Tamarac residents frightened after several coyote sightings, dog killed

TAMARAC. FLA. (WSVN) - A group of coyotes has caused concern for residents in a Tamarac community after they attacked and killed a neighborhood pet.

Normally, coyotes are skittish when it comes to interacting with humans, but residents at the Pines at Woodmont said the pack there is bold and aggressive.

Alan Moreno’s dog Bo was snatched and killed by a wild coyote feet from his back porch.

“The coyote comes and runs this way, grabs him by the neck and drags him out,” Moreno said. “It’s like I wasn’t even there. There’s something out there that doesn’t care if I’m there, and if I have something small enough where they can devour, my presence doesn’t mean much.”

The incident happened last week inside the community, one of several developments that surround the Woodmont Country Club golf course.

“The first night was the hardest because my little one, my daughter Abigail, she’s 3, so she’s only slept with him at night,” Moreno said. “She slept on my chest until she fell asleep.”

Though Bo was the pet attacked by the coyote, at least five residents in the community said they have had close calls with the wild animals.

“My wife is having nightmares from it,” Nick Capdevielle said. “I just was outside walking with my son, and I had to have my pistol at my side because she says, ‘There’s no way you’re going to go out there without that thing and not be able to protect our children.'”

“I’m afraid,” Carol Mendelson said. “I can’t even walk in my own development.”

The encounters are growing and so is the fear. The coyotes could be heard howling during the night, seen darting across parking lots and were caught on cellphone video on Sunday.

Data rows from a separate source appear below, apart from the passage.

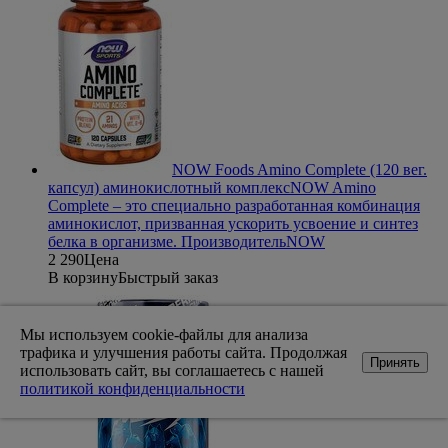
NOW Foods Amino Complete (120 вег.
капсул) аминокислотный комплекс
NOW Amino
Complete – это специально разработанная комбинация
аминокислот, призванная ускорить усвоение и синтез
белка в организме.
Производитель
NOW
2 290
Цена
В корзину
Быстрый заказ
Мы используем cookie-файлы для анализа
трафика и улучшения работы сайта. Продолжая
Принять
использовать сайт, вы соглашаетесь с нашей
политикой конфиденциальности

“I’ve stopped my early morning walks,” Elissa Brown, who spotted one of the coyotes, said. “I put the dog down, and I looked to my right, and a coyote is just sitting there watching us. I picked up the dog, and the coyote ran towards me. I went out in front by my mailbox under a street light, put the dog down, looked over towards the other side, and the coyote was sitting there.”

“I don’t want to see anything bad happen to anyone’s children, and that’s what I fear the most,” Capdevielle said.

They also do not want another family to say goodbye to their pet.

“Our dog, we’re trying to see him as a hero because he’s alerting the whole neighborhood that there’s a danger here,” Moreno said.

Another coyote was spotted outside a home in Coconut Creek.

Wildlife experts said if people come in contact with a wild coyote, do not run away. Instead, project themselves as bigger than they are, make noise and they will most likely run away.

“The worst thing you can do is turn and run. Never do that,” Zoo Miami Director Ron Magill said. “Put your hands up high, make yourself known, speak firmly, ‘Hey guys! Hey coyote! Hey coyote!’ I can almost promise you that coyote is going to run away.”

The Florida Fish and Wildlife Conservation Commission said they are aware of the situation, and they are asking residents to continue reporting any additional sightings.

City officials said they’re working on bringing everyone involved in the situation together to make sure they have a solution to keep the neighborhood safe.